The term non-Aristotelian logic, sometimes shortened to null-A, means any non-classical system of logic which rejects one of Aristotle's premises.
While Łukasiewicz seems to have spent more time on three-valued logic than any other system, he said that one could keep increasing the number of truth values indefinitely. Thus, he wrote: if 0 is interpreted as falsehood, 1 as truth, and other numbers in the interval 0-1 as the degrees of probability corresponding to various possibilities, a many-valued logic is obtained which is expansion of three-valued logic and differs from the latter in certain details — J. Lukasiewicz, "Interpretacja liczbowa teorii zdan" (A numerical interpretation of the theory of propositions), Ruch Filozoficzny 7 (1922/23), pp. 92-93; Eng. tr. in J. Lukasiewicz, Selected Works, North-Holland, Amsterdam 1970, pp. 129-130 (tr. by O. Wojtasiewicz).
Nicolai A. Vasiliev in 1910 rejected the law of contradiction as well as law of the excluded middle and proposed a logic he called imaginary which is tolerant to contradiction.
Hans Reichenbach described a system of logic that he explicitly linked with probability theory. He called his probability logic a generalization of two-valued logic. Reichenbach also suggested applying a three-valued logic to quantum mechanics.

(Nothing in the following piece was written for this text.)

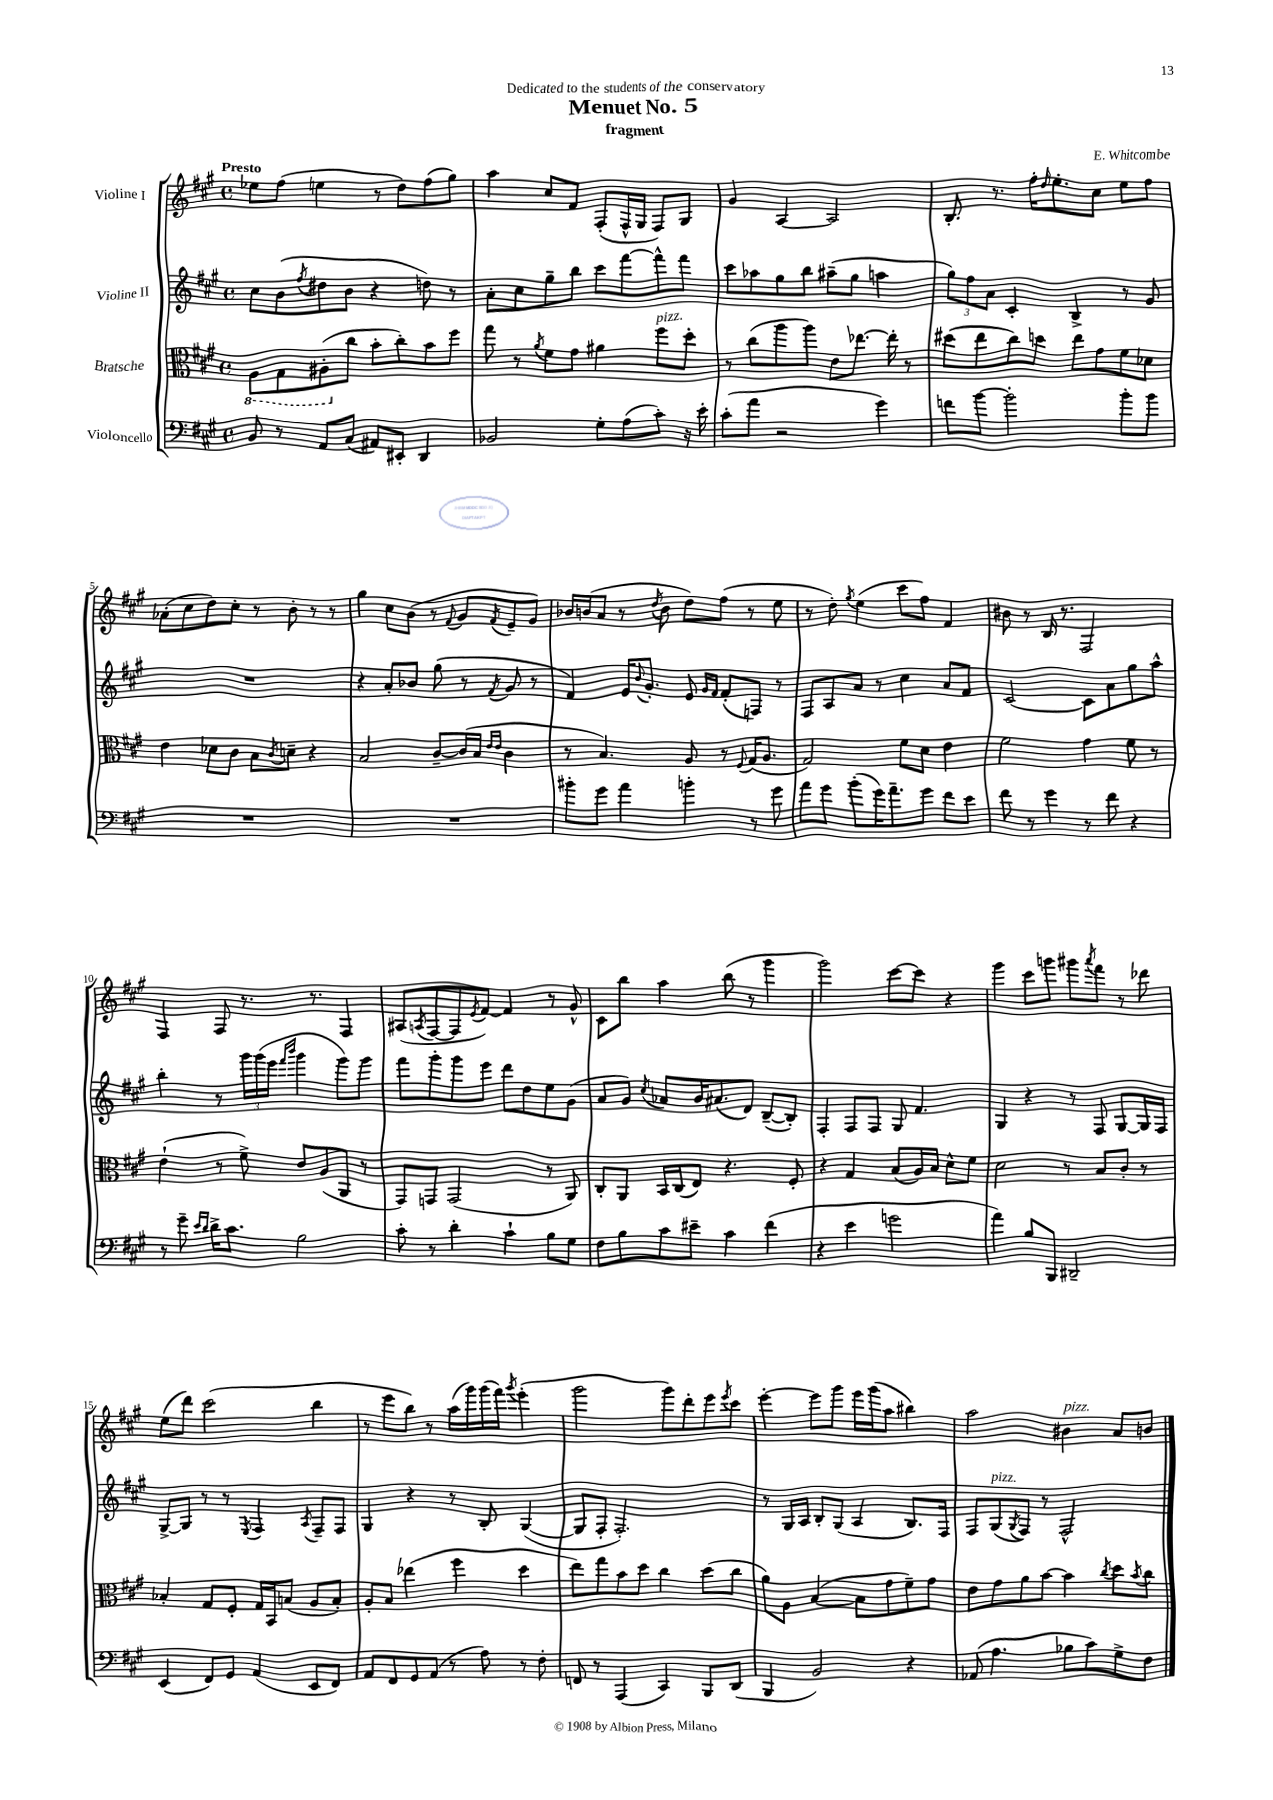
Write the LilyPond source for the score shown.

His probability logic does not receive much attention from modern logicians.
Aristotle allowed for the possibility of all these logics in De Interpretatione, Chapter 9. He wrote here that when it comes to statements about the future, "it is not necessary that of every affirmation and opposite negation one should be true and the other false." (Revised Oxford translation)
Lotfi Zadeh developed a system of "fuzzy logic" using a range of truth values from 0 to 1, but distinguished it sharply from probability theory.

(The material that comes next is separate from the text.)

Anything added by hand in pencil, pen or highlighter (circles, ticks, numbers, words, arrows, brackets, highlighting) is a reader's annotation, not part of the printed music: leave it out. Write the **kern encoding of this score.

Alternative terms for these logics in common academic usage include deviant logic and multi-valued logic (see Haack, 'Philosophy of Logic', 1980). Not all non-classical logics fall into this class, e.g. Modal logic is a non-classical logic which, however, has only two truth values.
The concept of non-Aristotelian logic was used by A. E. van Vogt as the central theme in his The World of Null-A novels, based on his interest in Alfred Korzybski's General Semantics, stories tinged by van Vogt's reflections upon revelations of police state conditions enforced by totalitarian regimes after World War II.
Van Vogt generally shortened non-Aristotelian logic to null-A in his description of logic systems incorporating three or more values, to represent relatively 'subjective' conclusions from inductive logic, rather than relying strictly on the binary, deductive reasoning. The null-A concept as depicted by van Vogt is complementary to Aristotle's system of two-valued, true/false logic, i.e., "A is either B, or it is not B."
Van Vogt's portrayals of General Semantics in sci-fi stories (wherein heroic characters struggled against incrementally stemwinding tactics used by minions of authoritarian entities), was somewhat different from its originator's, as Korzybski developed and described General Semantics not as a 'logic', but as a non-Aristotelian system of evaluation. On the other hand, van Vogt also depicted General Semantics as a method of evaluation used to analyze the reasoning of others. Protagonists in van Vogt's science fiction novels typically used null-A reasoning in almost dream-like settings to outwit villains who relied almost exclusively upon decision-tree, algorithmic reasoning, akin to the use of Aristotelian logic.